Sempre acompanhei a carreira de Flávio Migliaccio, sobretudo nas novelas das quais participou, e posso afirmar que a notícia de sua morte me deixou bastante mexido. Principalmente depois que foi divulgada as circunstâncias em que ela se deu. Triste saber que alguém chegue aos oitenta e cinco anos e toma uma atitude tão drástica.
No entanto, não é difícil entender o que o levou a dar tal passo; estamos vivendo momentos desalentadores. Chegar aos oitenta e cinco numa outra cultura seria motivo de muito orgulho e contentamento, mas não entre nós; insistimos em ligar o envelhecimento à decrepitude e a inutilidade. À medida que vão envelhecendo as pessoas são colocadas de lado, passam a não mais interessar profissionalmente e, em muitos casos, não tem mais lugar no meio familiar.

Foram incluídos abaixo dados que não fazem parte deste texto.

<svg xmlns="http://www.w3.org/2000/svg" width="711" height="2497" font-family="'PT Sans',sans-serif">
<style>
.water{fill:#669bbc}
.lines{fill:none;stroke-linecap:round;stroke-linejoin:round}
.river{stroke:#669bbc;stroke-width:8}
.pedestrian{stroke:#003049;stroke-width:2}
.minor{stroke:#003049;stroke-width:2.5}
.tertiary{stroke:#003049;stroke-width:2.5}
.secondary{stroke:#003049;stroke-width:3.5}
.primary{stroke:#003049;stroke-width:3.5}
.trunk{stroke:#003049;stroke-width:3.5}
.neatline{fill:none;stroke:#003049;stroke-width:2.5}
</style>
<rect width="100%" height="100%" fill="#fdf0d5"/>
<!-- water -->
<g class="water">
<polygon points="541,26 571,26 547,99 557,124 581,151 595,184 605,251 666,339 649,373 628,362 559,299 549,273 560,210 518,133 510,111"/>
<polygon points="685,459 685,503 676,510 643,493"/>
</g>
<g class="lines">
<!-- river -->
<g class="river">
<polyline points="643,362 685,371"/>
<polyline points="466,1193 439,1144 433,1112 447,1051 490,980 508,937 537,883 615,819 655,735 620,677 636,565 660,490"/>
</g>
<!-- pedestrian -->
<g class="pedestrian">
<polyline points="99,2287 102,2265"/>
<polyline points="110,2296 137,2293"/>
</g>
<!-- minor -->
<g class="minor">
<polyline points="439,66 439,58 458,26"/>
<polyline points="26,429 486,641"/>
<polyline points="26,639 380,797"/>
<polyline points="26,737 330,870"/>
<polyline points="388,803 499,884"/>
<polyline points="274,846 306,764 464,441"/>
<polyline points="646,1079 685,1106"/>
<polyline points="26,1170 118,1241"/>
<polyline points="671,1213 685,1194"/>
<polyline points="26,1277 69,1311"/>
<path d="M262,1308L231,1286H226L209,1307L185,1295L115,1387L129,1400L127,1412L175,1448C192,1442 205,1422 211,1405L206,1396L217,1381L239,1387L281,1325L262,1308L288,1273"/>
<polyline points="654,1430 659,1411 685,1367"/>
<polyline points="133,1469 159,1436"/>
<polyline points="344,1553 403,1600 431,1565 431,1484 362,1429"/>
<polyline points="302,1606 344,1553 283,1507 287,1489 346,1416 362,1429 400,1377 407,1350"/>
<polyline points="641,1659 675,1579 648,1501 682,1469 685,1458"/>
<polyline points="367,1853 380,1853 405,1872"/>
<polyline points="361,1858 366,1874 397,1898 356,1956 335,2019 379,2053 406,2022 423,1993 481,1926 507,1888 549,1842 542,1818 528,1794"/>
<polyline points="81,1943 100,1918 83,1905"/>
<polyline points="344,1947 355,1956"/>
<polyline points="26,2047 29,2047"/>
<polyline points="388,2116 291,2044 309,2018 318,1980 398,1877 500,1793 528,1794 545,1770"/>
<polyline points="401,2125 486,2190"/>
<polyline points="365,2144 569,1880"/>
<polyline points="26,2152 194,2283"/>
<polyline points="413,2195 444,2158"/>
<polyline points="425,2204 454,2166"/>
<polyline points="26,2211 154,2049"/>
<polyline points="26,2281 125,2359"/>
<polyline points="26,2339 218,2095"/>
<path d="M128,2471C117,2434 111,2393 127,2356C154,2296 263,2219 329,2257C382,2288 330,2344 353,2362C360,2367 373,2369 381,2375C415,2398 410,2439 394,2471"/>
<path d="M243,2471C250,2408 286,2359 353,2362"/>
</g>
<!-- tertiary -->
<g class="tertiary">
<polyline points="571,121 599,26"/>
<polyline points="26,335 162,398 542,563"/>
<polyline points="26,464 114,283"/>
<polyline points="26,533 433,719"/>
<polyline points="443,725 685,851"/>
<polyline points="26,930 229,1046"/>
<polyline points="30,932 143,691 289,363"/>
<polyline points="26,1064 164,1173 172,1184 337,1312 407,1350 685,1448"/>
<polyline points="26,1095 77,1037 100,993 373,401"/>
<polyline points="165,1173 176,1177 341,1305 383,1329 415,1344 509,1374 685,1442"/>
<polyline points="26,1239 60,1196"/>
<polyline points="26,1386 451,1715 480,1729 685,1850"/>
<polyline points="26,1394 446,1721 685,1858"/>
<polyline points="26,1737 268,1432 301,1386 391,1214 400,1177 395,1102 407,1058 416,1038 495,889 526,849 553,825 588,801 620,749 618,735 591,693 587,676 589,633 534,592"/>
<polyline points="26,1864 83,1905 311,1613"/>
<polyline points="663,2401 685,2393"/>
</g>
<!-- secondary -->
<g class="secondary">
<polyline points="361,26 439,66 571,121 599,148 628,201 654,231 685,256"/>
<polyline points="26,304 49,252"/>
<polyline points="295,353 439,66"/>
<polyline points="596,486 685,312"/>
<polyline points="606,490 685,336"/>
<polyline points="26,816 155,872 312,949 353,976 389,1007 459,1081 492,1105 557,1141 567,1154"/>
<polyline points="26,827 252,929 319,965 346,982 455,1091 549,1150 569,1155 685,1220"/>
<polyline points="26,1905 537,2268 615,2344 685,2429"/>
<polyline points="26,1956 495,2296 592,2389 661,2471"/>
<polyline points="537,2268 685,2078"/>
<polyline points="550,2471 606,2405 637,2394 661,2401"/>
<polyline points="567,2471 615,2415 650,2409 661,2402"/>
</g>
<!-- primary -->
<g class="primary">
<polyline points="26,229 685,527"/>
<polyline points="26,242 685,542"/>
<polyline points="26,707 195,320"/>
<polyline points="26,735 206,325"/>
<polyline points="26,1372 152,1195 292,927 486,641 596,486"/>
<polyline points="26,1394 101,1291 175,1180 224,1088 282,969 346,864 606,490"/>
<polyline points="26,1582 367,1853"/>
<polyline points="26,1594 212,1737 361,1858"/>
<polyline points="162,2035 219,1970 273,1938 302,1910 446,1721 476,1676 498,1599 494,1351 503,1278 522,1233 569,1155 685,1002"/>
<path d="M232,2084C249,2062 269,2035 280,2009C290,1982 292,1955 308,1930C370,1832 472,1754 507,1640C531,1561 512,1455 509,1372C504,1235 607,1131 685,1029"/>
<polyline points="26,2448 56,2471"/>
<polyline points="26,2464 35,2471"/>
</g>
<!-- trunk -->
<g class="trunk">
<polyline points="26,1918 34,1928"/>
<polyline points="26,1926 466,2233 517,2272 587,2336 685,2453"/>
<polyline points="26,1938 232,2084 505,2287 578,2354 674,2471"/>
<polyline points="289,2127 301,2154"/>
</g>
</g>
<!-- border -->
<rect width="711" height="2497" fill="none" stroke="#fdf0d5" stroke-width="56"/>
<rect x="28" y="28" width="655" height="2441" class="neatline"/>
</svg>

Isso leva muitos idosos a se tornarem pessoas tristes, amargas. Para chegar à depressão é um passo.
Flávio se desencantou com a vida ao vislumbrar esse futuro sombrio para si e, muito provavelmente, para todos que como ele caminham na mesma direção. Não bastasse isso, estamos em meio a uma pandemia que aponta como vítimas potenciais exatamente os idosos, como ele. Mais uma vez, o estigma da velhice sobre aqueles que resistem bravamente e alcançam idades acima da média de grande parte da população.
Porém, a partida o ator tem outro significado para mim. Disse, no início deste texto, que sempre acompanhei sua carreira, muitas vezes sem grande interesse. Afinal, ele nunca fazia o protagonista. Na maioria das vezes passava muito longe disso; seu tipo físico não o recomendava para o papel do galã, e sua cara engraçada o desaconselhava para o vilão. Sobrava para ele o tipo azarado, reclamador, triste, ou seja, o grande perdedor. Era isso que me chamava a atenção nele, pois, para mim, ele era a imagem do grande perdedor.

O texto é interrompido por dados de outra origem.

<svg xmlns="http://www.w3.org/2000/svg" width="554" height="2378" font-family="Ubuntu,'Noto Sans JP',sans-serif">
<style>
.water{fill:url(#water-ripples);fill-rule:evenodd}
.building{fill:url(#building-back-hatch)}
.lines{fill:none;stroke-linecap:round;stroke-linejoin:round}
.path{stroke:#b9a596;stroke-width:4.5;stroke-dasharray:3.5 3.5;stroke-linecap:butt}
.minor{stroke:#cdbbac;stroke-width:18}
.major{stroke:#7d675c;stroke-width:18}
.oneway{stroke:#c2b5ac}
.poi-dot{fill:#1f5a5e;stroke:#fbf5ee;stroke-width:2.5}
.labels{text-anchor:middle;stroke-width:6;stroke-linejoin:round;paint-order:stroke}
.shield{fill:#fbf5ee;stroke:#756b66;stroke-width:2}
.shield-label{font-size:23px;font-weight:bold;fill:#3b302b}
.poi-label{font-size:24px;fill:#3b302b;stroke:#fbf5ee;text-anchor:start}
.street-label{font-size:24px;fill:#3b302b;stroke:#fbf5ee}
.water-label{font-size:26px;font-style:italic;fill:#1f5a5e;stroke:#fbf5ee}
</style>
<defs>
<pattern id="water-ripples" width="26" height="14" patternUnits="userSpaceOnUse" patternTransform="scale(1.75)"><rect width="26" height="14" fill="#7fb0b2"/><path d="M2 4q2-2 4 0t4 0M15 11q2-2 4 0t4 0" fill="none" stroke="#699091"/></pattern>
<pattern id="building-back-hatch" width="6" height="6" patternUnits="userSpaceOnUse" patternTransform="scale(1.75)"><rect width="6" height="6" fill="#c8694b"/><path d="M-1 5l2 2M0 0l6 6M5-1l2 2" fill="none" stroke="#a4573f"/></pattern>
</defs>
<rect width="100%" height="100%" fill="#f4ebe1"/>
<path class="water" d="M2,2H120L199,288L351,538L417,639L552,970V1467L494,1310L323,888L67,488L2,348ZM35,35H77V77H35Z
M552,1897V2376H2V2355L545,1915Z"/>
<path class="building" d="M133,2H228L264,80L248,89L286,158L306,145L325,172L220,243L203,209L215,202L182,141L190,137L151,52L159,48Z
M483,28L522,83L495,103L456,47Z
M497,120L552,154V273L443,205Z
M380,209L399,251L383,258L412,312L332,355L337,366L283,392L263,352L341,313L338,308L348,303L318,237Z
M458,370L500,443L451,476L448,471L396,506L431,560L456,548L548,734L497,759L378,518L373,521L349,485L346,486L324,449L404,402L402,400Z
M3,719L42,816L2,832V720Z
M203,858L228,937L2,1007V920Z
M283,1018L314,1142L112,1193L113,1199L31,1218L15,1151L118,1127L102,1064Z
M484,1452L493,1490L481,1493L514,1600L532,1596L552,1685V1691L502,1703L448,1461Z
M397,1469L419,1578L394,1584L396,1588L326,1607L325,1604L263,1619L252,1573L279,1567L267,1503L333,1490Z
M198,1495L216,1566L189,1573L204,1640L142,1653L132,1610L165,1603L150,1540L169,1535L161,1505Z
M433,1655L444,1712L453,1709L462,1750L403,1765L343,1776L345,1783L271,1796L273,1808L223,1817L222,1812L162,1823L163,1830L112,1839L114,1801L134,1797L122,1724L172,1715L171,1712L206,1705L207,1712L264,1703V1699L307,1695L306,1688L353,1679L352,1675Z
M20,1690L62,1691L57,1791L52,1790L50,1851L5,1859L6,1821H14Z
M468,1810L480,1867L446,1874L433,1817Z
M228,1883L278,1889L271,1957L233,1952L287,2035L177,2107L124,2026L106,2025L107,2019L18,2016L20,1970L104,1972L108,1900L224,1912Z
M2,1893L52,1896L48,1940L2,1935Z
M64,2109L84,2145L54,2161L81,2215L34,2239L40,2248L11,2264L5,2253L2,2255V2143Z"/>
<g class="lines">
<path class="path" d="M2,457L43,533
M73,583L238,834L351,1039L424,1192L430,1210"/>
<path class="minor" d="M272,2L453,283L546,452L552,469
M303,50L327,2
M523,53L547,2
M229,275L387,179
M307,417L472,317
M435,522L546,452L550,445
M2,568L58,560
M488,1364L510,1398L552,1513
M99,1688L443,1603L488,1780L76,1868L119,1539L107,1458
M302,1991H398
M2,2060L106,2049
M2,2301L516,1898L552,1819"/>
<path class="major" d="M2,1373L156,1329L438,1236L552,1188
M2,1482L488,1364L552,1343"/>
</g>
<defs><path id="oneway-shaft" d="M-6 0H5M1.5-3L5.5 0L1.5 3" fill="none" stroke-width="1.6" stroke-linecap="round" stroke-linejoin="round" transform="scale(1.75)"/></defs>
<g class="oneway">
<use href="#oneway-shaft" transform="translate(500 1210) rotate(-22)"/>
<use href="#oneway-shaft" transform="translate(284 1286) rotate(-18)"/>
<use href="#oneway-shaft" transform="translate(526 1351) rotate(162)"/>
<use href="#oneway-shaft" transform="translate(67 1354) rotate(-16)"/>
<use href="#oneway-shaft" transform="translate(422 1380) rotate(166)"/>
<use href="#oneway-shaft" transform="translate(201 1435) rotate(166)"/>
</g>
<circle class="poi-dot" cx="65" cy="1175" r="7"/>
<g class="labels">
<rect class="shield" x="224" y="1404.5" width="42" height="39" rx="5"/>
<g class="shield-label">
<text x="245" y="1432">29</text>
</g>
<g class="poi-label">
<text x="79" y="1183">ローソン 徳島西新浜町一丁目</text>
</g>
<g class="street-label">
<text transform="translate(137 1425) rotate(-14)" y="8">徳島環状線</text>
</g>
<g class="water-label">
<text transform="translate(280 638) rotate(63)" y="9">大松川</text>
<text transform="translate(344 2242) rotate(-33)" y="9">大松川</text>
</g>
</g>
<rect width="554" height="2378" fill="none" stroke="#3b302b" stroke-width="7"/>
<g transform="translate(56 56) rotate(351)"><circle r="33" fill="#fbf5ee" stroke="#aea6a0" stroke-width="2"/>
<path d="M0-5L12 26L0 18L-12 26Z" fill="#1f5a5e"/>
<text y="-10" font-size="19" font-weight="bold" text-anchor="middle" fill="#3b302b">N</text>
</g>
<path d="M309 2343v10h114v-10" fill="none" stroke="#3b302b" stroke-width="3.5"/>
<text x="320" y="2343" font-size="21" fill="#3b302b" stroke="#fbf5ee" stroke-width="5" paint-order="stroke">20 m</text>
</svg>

Muitas vezes me perguntei como ele lidava com isso e nunca encontrei resposta; ele não era o tipo solicitado para dar muitas entrevistas, nem estava o tempo todo na mídia. Portanto, pouco se sabia de sua vida. Seu último papel em Órfãos da Terra exacerbava todos os problemas da velhice e ele foi fundo e nos presenteou com uma grande interpretação como, aliás, fez em todos os seus trabalhos seja na televisão, no teatro, no cinema, escrevendo, dirigindo ou atuando.
Obrigado por tudo, Fávio Migliaccio, meu querido perdedor.